## Task brief
The answer must be every line of the data that holds the word "building".

[Stored data entries]
+++++
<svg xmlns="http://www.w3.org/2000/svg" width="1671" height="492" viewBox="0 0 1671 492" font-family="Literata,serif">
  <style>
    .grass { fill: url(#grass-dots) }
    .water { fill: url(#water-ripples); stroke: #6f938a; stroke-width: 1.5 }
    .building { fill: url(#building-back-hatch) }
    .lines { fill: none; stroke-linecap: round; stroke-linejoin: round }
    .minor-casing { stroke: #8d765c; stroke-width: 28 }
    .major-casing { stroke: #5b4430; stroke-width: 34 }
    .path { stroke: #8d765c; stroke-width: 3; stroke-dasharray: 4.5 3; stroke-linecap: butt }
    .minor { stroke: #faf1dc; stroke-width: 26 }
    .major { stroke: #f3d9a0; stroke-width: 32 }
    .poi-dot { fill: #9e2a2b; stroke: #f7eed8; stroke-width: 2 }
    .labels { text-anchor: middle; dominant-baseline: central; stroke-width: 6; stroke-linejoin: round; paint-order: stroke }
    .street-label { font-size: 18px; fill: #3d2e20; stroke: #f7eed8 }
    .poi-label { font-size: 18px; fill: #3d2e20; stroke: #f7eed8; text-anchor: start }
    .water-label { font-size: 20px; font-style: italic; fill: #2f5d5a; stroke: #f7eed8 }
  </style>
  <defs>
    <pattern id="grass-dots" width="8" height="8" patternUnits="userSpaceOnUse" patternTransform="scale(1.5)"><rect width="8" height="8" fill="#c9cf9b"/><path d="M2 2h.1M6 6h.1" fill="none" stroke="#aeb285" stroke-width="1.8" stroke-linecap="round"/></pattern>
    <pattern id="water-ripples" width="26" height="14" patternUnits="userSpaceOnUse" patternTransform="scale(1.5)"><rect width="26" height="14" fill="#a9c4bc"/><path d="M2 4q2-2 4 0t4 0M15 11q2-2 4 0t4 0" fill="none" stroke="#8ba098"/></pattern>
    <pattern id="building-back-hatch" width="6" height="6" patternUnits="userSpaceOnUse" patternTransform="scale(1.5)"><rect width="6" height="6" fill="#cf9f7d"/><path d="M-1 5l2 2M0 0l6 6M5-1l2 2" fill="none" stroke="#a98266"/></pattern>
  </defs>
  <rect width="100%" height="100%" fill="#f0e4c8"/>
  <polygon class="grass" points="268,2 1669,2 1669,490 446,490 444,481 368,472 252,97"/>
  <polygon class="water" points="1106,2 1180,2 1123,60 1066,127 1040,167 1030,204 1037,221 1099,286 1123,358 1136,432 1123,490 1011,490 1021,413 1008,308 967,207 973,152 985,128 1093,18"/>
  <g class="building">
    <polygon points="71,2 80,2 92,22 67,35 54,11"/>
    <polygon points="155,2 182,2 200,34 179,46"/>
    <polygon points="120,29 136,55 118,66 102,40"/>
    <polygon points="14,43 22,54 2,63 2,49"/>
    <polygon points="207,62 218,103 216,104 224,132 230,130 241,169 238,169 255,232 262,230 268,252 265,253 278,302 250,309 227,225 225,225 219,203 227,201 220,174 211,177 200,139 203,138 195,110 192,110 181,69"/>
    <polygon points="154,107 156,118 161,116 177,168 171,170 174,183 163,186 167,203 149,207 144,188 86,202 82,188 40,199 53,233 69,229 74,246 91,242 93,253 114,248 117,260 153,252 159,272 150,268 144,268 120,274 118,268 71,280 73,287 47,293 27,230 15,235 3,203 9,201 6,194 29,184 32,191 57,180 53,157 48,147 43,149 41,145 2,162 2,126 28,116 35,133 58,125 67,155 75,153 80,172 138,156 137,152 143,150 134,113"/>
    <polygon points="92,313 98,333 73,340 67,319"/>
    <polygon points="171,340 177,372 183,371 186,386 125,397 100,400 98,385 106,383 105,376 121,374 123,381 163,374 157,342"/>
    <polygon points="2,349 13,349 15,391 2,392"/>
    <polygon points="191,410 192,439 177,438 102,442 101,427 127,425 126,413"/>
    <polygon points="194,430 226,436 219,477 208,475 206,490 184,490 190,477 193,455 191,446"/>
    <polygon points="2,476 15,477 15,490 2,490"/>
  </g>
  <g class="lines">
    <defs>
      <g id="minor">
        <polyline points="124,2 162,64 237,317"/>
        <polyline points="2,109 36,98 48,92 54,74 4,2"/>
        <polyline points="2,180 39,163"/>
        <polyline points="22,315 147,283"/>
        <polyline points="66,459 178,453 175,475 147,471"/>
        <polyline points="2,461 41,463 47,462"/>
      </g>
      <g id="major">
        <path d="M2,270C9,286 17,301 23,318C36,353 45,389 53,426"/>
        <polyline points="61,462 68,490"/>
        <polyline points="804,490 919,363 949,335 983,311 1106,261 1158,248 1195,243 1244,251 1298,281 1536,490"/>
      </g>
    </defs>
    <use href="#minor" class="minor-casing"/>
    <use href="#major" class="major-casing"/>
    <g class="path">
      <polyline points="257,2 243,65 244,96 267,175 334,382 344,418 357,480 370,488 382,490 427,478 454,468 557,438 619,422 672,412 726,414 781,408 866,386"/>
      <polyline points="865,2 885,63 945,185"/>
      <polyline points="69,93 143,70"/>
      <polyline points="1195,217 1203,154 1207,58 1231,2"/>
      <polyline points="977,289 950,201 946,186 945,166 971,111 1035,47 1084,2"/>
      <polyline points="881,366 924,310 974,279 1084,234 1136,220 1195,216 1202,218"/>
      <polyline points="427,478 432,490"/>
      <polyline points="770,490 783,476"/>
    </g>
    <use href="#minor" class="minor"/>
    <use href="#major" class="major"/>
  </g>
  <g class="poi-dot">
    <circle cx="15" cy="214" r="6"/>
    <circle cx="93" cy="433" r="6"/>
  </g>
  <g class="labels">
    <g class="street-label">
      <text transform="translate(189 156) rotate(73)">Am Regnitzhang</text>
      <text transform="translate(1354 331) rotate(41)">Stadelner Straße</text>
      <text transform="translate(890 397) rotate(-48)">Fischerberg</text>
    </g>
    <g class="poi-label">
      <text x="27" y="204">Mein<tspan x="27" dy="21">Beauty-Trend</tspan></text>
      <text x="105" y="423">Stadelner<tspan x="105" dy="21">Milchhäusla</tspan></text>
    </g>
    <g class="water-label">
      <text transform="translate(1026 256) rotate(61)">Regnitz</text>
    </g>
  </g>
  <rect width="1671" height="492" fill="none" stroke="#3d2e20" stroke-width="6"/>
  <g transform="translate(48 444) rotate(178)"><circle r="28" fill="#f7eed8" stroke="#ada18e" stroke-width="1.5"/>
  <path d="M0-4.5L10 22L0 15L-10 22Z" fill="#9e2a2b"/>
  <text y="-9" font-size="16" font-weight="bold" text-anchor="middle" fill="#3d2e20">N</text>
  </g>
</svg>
+++++
## Finished task
    .building { fill: url(#building-back-hatch) }
    <pattern id="building-back-hatch" width="6" height="6" patternUnits="userSpaceOnUse" patternTransform="scale(1.5)"><rect width="6" height="6" fill="#cf9f7d"/><path d="M-1 5l2 2M0 0l6 6M5-1l2 2" fill="none" stroke="#a98266"/></pattern>
  <g class="building">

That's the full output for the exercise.